The Project Post-Mortem: A Valuable Tool for Continuous Improvement

Now that the team is finalizing its steps to deliver the complete project to the client, there is still one of the most important remaining parts of the project before it disbands. This is called the post-mortem analysis of the project. For most people, the name post mortem often sounds like forbidding. For most people, they prefer calling it as a project retrospective. While you may call it whatever you want, it simply refers to the description of events that took place in the project. Project post mortem gives the team of employees a chance to reflect on the overall project as well as talking about what could be done better during the next project or what went wrong to be corrected next time.

For those who love continuous improvement, post-mortems (https://www.pagerduty.com/features/post-mortems/) are a perfect tool. Post mortems are often conducted at the end of the project. However, they are also useful at the end of every point of the multi-phased projects. The project development agility is used to develop a brief post mortem at the end of the short phases of completion. This action is used to sprint or improves the chances of succeeding in the next project phases.

It takes a certain amount of trust to get an honest post-mortem among the project team members. For this reason, you will need to work for the entire remaining part of the project to be sure that you understand the concerns of the people as well as how to make them feel that they own the project for better results at the end.
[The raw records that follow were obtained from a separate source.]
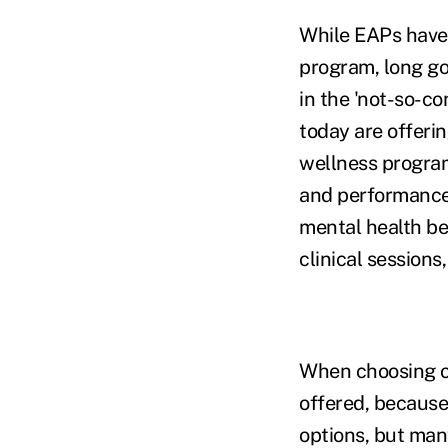
While EAPs have
program, long go
in the 'not-so-c
today are offerin
wellness programs
and performance
mental health be
clinical sessions
When choosing or
offered, because
options, but man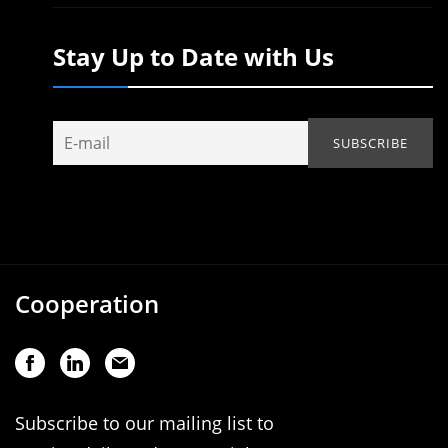
Stay Up to Date with Us
Cooperation
Subscribe to our mailing list to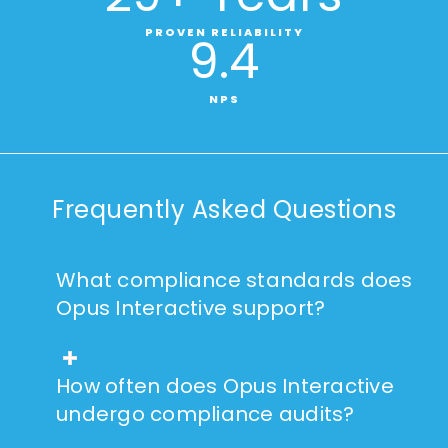
PROVEN RELIABILITY
9
.4
NPS
Frequently Asked Questions
What compliance standards does
Opus Interactive support?
How often does Opus Interactive
undergo compliance audits?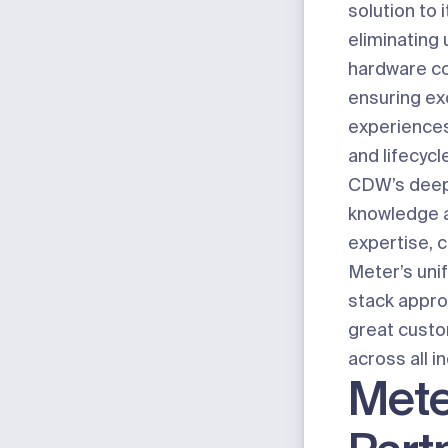
solution to 
eliminating 
hardware co
ensuring ex
experiences,
and lifecyc
CDW’s deep
knowledge a
expertise, 
Meter’s uni
stack approa
great cust
across all i
Mete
Steps for Holding a Successful Post-Mortem

1. Be sure that you list the project post mortem analysis as a task in the plan of the project. When reviewing the project plans with the necessary teams at the conclusion of the project, you must be sure to explain the role of the post mortem analyses for everyone to understand.
2. You should also work to understand and reflect on the outcomes of a successful post mortem analysis as well as working backward to planning the initial meeting. You should also see who is to be included or invited. Also consider the engagement rules as well as the results you expect from the project post-mortem analysis.
3. You can decide to guide the people on how to answer the questions that arise from the project. These questions, in most cases, refer to the different project phases or some topic areas that include planning, communication, user feedback, and vendor management. If you read such questions, you will get participants develop a structure that will help them figure out the possible solutions to the issues affecting their project work.
4. If it is possible, you can try to engage a scribe or a facilitator. This provides a neutral presence for the large projects so that everyone remains in a cool footing.

In the end, consider sharing the learned lessons with the company management. This sharing helps project managers work to attain a better project management job as well as avoiding miss steps and successes.